PAGE EXTRACT:
○ ○ ○ ○ ○ ○ ○
If you are a Minecraft player, then you should be vigilant right now because there is a security vulnerability that is affecting the Java Edition of the game. Not long ago the developers of the game came across an exploit within Log4j, which is a common Java logging library. From what we have come to understand, this particular exploit is capable of affecting many services, and they include the Minecraft: Java Edition.
Here’s the thing, this vulnerability poses a huge risk to your computer where it could become compromised. Now, this exploit has already been fixed by the developer with newer versions of Minecraft, however, the developers recommend taking the following steps to ensure your game and servers are secure.
Minecraft Java Edition Security vulnerability
Those who are hosting their own Minecraft: Java Edition server need to understand a few things if they want to have things secured.
○ ○ ○ ○ ○ ○ ○
DATA SEGMENT:
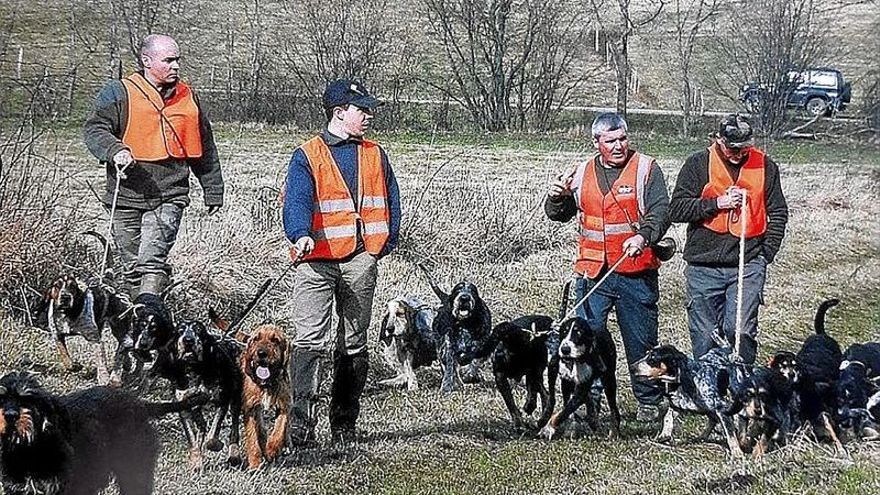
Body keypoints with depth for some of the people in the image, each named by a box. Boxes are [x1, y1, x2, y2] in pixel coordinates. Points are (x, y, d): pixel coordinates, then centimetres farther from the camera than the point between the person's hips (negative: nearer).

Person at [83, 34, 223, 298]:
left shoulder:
○ ○ ○ ○ ○ ○ ○
ASSIGNMENT A: According to the text on the Minecraft Java Edition vulnerability, what is Log4j?
ASSIGNMENT B: Write the next part of the text about the Minecraft Java Edition security vulnerability, starting after its last sentence.
The material above comes from a different source than the text about the Minecraft vulnerability.

WRITTEN REPLY A: A common Java logging library.

WRITTEN REPLY B:
The following is what Mojang the developer recommends:
- 1.18: Upgrade to 1.18.1, if possible. If not, use the same approach as for 1.17.x:
- 1.17: Add the following JVM arguments to your startup command line:
-Dlog4j2.formatMsgNoLookups=true - 1.12-1.16.5: Download this file to the working directory where your server runs. Then add the following JVM arguments to your startup command line:
-Dlog4j.configurationFile=log4j2_112-116.xml - 1.7-1.11.2: Download this file to the working directory where your server runs. Then add the following JVM arguments to your startup command line:
-Dlog4j.configurationFile=log4j2_17-111.xml - Versions below 1.7 are not affected
Modified third-party launchers and clients are at risk
OK, so Minecraft clients that are modified along with third-party launchers might not update themselves automatically. In a situation like this, you are required to follow any instructions released by the third-party provider.
If these providers have not stated they’ve patched the vulnerability, then always assume it has not been fixed before playing the game.
The official Minecraft game client
For everyone who plays Minecraft: Java Edition but is not hosting their own servers, Mojang wants you to close all running instances of your game and the launcher. From there, boot the launcher and it should automatically download and install the patched version.